About this task:
Turn the text lines in all of the records below into one numbered list, skipping any blank lines. Leave the pictures out of your answer.

[Page images and extracted text]
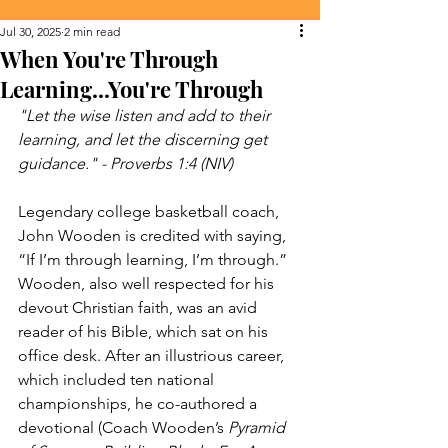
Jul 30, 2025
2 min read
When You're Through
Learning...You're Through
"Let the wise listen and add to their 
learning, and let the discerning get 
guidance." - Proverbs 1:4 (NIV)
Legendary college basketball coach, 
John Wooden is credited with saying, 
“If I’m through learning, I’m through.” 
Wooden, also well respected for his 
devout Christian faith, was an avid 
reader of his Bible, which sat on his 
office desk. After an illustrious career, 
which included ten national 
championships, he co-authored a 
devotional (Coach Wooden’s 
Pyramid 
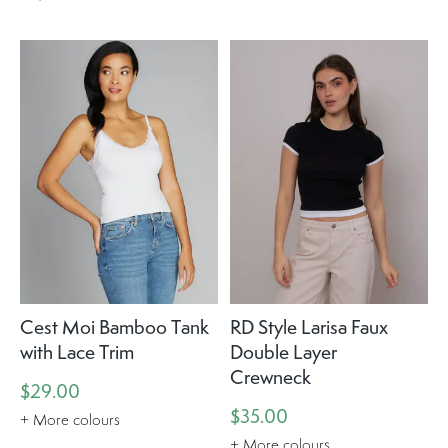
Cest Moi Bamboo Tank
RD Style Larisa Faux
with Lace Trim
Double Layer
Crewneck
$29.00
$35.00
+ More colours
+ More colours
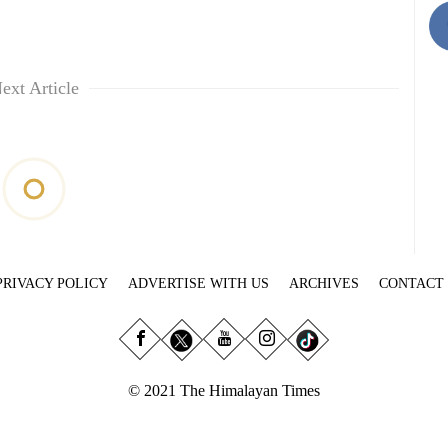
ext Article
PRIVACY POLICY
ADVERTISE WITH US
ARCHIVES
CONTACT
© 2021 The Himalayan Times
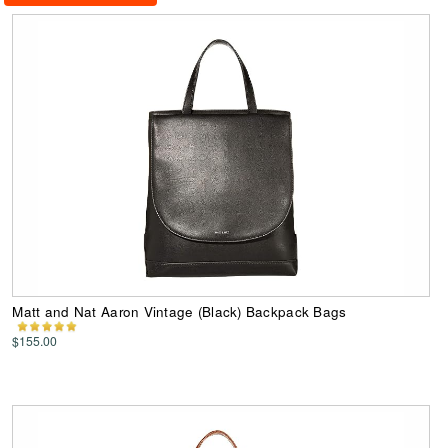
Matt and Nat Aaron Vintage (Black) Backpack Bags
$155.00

Response to this task:
1. Jul 30, 2025
2. 2 min read
3. When You're Through
4. Learning...You're Through
5. "Let the wise listen and add to their 
6. learning, and let the discerning get 
7. guidance." - Proverbs 1:4 (NIV)
8. Legendary college basketball coach, 
9. John Wooden is credited with saying, 
10. “If I’m through learning, I’m through.” 
11. Wooden, also well respected for his 
12. devout Christian faith, was an avid 
13. reader of his Bible, which sat on his 
14. office desk. After an illustrious career, 
15. which included ten national 
16. championships, he co-authored a 
17. devotional (Coach Wooden’s 
18. Pyramid 
19. Cest Moi Bamboo Tank
20. RD Style Larisa Faux
21. with Lace Trim
22. Double Layer
23. Crewneck
24. $29.00
25. $35.00
26. + More colours
27. + More colours
28. ext Article
29. PRIVACY POLICY
30. ADVERTISE WITH US
31. ARCHIVES
32. CONTACT
33. © 2021 The Himalayan Times
34. Matt and Nat Aaron Vintage (Black) Backpack Bags
35. $155.00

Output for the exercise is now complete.